In the past, one popular approach that has been taken is what we refer to as the "greedy" method, that is to greedily choose the closest waypoint to the current position, run A* on it, and repeat until all waypoints have been reached. Why is this suboptimal? Think about what happens if the nearest waypoint is in the center of a long line of waypoints. Clearly, this strategy will not always choose the best path.

Instead, there is a beautiful heuristic that will not only find the optimal path through all the waypoints, but is admissable as well. It is based on a data structure you hopefully have seen before: the Minimum Spanning Tree (MST). Instead of computing the distances to each waypoint from the current position, it would be more helpful to obtain an estimate of the cost of reaching the rest of the unreached waypoints once we have reached one. Obtaining this estimate can be done with an MST: by constructing a graph where the vertices are the waypoints and each edge connecting w_i to w_j has weight manhattan_distance(w_i, w_j) for all pairs of vertices (w_i, w_j), the MST represents the approximate lowest cost path that connects all the waypoints. Since it strictly underestimates the cost of going through all the waypoints, this is an admissable heuristic.

To help you, we have included a function MST(_:) in search.py that will generate an MST for you. It is up to you to utilize this to obtain the information you want, depending on how many waypoints remain. In addition, to make things faster, you can also cache/memoize values since many states would use the same value from the MST.

So, suppose you are in the middle of a search. You're at some location (x,y) with a set of S waypoints still to reach. Your heuristic function h should be the sum of the distance from (x,y) to the nearest waypoint, plus the MST length for the waypoints in S.

Write your implementation as a function astar_multiple(_:) in search.py with the following signature:

def astar_multiple(maze):

You can test your implementation by running main.py as follows, replacing data/part-3/small as needed:

python3 main.py data/part-3/tiny --search astar_multiple

4. Extra Credit: Suboptimal Heuristic Search for Many Waypoints

Sometimes, even with A* and a good heuristic, finding the optimal path through all the waypoints is hard. In these cases, we'd still like to find a reasonably good path, quickly. Write a suboptimal search algorithm that will do a good job on the maze with many waypoints. You are given a medium maze for local testing. Note that applying part 3 code to this maze will be very slow. Your algorithm could either be A* with a non-admissible heuristic, or something different altogether. To earn full credits, your function must solve both medium and large (hidden on gradescope) mazes in less than 6 minutes (when we test on gradescope).
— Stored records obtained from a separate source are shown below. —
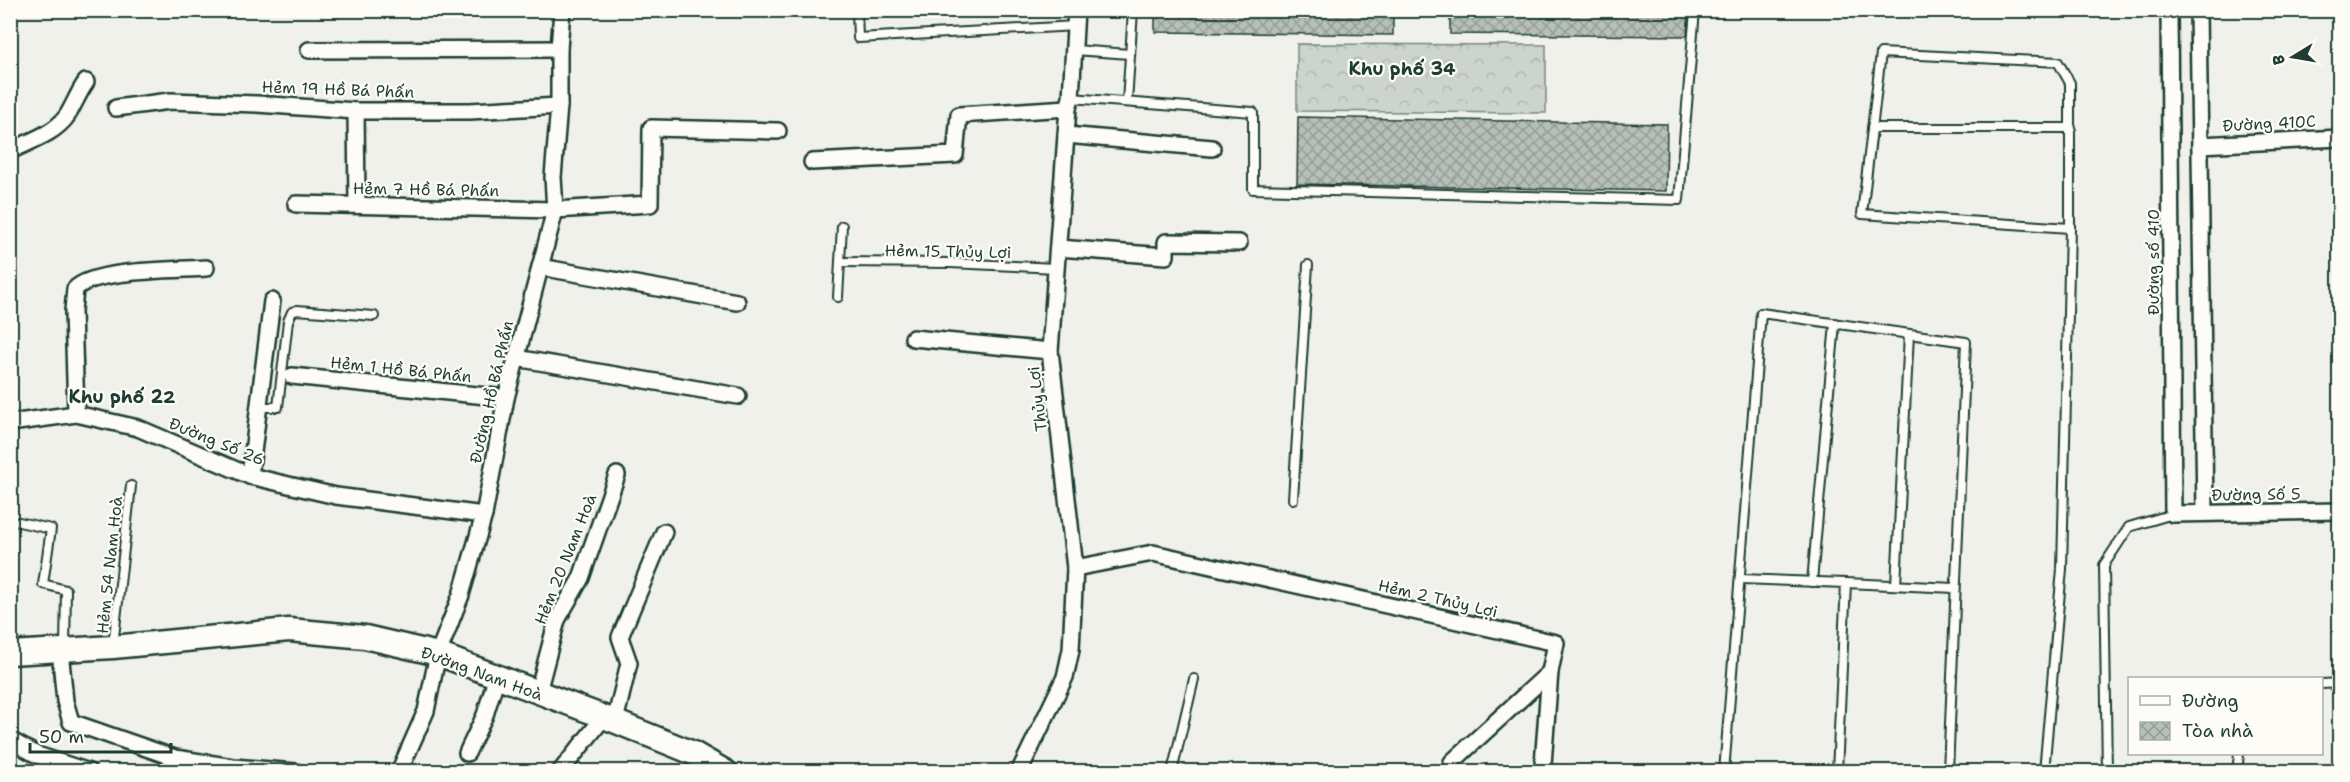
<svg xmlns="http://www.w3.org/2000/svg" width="2350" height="782" font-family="'Shantell Sans',sans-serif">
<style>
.forest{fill:url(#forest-crowns);stroke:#768880;stroke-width:1.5}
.building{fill:url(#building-cross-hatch);stroke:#1f3d34;stroke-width:1.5}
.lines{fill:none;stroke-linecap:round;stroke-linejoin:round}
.lane-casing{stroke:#1f3d34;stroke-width:12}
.street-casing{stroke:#1f3d34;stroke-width:20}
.secondary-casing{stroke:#1f3d34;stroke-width:27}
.lane{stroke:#fdfcf7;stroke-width:8}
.street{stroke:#fdfcf7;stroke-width:15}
.secondary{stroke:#fdfcf7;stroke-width:22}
.labels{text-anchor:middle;stroke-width:4.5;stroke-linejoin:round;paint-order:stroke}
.street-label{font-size:16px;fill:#1f3d34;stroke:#fdfcf7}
.neighbourhood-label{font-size:18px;font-weight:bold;fill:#1f3d34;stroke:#fdfcf7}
</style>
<defs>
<pattern id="forest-crowns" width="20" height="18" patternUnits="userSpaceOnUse" patternTransform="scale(1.5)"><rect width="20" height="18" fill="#cdd3cd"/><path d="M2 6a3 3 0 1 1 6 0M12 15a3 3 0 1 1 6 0" fill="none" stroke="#b0b6b1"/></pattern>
<pattern id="building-cross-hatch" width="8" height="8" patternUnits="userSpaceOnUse" patternTransform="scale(1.5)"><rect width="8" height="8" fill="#b6bfb8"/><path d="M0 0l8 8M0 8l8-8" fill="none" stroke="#939c96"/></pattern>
</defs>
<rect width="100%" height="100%" fill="#f0f1eb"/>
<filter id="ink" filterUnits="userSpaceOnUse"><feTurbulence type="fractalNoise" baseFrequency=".0167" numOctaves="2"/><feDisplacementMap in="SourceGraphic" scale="12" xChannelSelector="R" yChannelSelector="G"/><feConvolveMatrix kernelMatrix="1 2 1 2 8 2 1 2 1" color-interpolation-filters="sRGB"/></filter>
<g filter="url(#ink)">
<path class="forest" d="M1297,44L1546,45V113L1297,111Z"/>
<g class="building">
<path d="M1155,10H1393V35L1155,32Z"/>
<path d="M1450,10H1689L1687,36L1450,34Z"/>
<path d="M1298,117L1667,124L1666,191L1297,184Z"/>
</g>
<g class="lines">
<g class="lane-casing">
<g id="lane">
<path d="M857,10L858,38L1076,26"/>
<path d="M1074,50L1130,54"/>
<path d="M1071,98L1253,112V189L1679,200L1695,10"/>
<path d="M1127,102L1133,10"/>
<path d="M1872,128H2071"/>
<path d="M840,262L950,263L1056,268"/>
<path d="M838,297L842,226"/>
<path d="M260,407H278L288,321L292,312L297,310L374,316"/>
<path d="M1293,499L1308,265"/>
<path d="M19,522L51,529L43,584L66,590L65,648"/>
<path d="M1741,579L1846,583L1837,772"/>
<path d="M1812,582L1835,323"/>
<path d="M1846,583L1955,588"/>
<path d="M1896,585L1909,334"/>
<path d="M113,646L131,486"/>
<path d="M2322,684L2340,683"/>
<path d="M1172,772L1194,679"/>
<path d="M1724,772L1761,313L1966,342L1948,772"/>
<path d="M2044,772L2062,569L2070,228V83L2058,62L1881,53L1862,214L2070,228"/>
<path d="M2107,772L2104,565L2129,527L2173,514"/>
<path d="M2237,772L2239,754"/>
</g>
</g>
<g class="street-casing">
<g id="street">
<path d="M2169,10L2173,514L2340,511"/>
<path d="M2198,10L2205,513"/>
<path d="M309,50L559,49"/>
<path d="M116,108L170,101L257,104L356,111H470L559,106"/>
<path d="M356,111L357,205"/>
<path d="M1066,135L1212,148"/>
<path d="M2200,145L2340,138"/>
<path d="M10,151C30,141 54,134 67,116C74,105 78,93 86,82"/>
<path d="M812,162L955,155L959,115L1068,108"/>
<path d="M296,204L555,210L650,204L651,128L778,131"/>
<path d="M1058,248L1166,256V242L1239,243"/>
<path d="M540,267L737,302"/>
<path d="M913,338L1050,351"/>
<path d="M516,358L738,396"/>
<path d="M292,376L506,398"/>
<path d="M76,414L73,311L75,289C93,269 178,270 206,268"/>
<path d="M10,423L76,414L138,428L250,476L336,496L484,515"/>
<path d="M250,476L272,301"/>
<path d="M1075,568L1153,553L1556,643L1550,672L1452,762"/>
<path d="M60,650L65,701L71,722L175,758L233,767L296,772"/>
<path d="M538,692L557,620L581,578L617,475"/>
<path d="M615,721L629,663L620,637L664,532"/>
<path d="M10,740L37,755L89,772"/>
<path d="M467,753L485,715L497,676"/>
<path d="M1543,764L1550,672"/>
<path d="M399,772L426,711L438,654L461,595L484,515L506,398L555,210L553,177L559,106V49L562,10"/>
<path d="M560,772L604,717"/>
<path d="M1019,772L1065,677L1071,650L1075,568L1050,351L1068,108L1071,98L1076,10"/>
</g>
</g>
<g class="secondary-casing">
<path id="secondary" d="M10,653L113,647L289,630L365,637L438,654L604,717L693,753L726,772"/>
</g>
<use href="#lane" class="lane"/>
<use href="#street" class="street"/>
<use href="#secondary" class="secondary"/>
</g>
</g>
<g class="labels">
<g class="street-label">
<text transform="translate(338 89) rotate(2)" y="6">Hẻm 19 Hồ Bá Phấn</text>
<text transform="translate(2269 123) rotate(-3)" y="6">Đường 410C</text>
<text transform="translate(426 189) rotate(1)" y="6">Hẻm 7 Hồ Bá Phấn</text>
<text transform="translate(948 251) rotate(1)" y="6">Hẻm 15 Thủy Lợi</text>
<text transform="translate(2153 262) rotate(-90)" y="6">Đường số 410</text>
<text transform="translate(401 369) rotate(6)" y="6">Hẻm 1 Hồ Bá Phấn</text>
<text transform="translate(491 392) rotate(-77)" y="6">Đường Hồ Bá Phấn</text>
<text transform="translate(1037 399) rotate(-97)" y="6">Thủy Lợi</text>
<text transform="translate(217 441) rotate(22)" y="6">Đường Số 26</text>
<text transform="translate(2256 494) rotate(-1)" y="6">Đường Số 5</text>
<text transform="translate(565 559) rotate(-68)" y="6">Hẻm 20 Nam Hoà</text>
<text transform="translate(109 565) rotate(-84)" y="6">Hẻm 54 Nam Hoà</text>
<text transform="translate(1438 598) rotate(13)" y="6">Hẻm 2 Thủy Lợi</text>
<text transform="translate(482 673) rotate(20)" y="6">Đường Nam Hoà</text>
</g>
<g class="neighbourhood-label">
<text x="1402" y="75">Khu phố 34</text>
<text x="122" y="403">Khu phố 22</text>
</g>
</g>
<rect width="2350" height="782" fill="none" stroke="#fdfcf7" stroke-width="36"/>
<rect x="18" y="18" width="2314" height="746" fill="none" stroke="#1f3d34" stroke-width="2" filter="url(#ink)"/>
<rect x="2128" y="677" width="195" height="78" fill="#fdfcf7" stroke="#a4b0a9" stroke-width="1.5"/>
<rect x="2140" y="696" width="30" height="9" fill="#fdfcf7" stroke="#a4b0a9" stroke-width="1.5"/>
<text x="2182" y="707" font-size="18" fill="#1f3d34">Đường</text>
<rect x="2140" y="722" width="30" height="18" fill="url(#building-cross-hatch)" stroke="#a4b0a9" stroke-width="1.5"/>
<text x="2182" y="737" font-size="18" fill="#1f3d34">Tòa nhà</text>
<g transform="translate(2293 57) rotate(259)" stroke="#fdfcf7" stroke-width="4.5" paint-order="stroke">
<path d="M0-4.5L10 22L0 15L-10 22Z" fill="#1f3d34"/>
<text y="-9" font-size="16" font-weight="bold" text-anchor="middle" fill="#1f3d34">B</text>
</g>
<path d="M30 743v9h141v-9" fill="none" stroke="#1f3d34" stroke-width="3"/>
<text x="39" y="743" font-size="18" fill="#1f3d34" stroke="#fdfcf7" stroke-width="4.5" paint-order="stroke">50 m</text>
</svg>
Assuming that it finishes in that amount of time, grading will be based on the length of your returned path and its validity.

Write your implementation as a function fast(_:) in search.py with the following signature:

def fast(maze):

You can test your implementation by running main.py as follows:

python3 main.py data/part-4/medium --search fast

Submitting to Gradescope

Submit this assignment by uploading search.py to Gradescope. You can upload other files with it, but only search.py will be retained by the autograder. We encourage you to submit to Gradescope early and often as you will be able to see your final score there. The local grade.py is purely for your convenience and does not include the full suite of tests you will be graded on.

This assignment is worth 100 points, plus 10 extra credits. The grading rubric is as follows:

part	total points	points per maze
1	30 points	5 points
2	25 points	5 points
3	45 points	5 points
Extra credit	10 points	5 points

Plagiarism

It's ok to copy small amounts of utility code from 3rd party sources, as long as the source is acknowledged. However, it is not ok to consult or copy from full implementations of the algorithm in question, e.g. old code from similar MPs (at UIUC or elsewhere). We will use a code similarity detection system. Please do not copy code from your classmates. Thanks!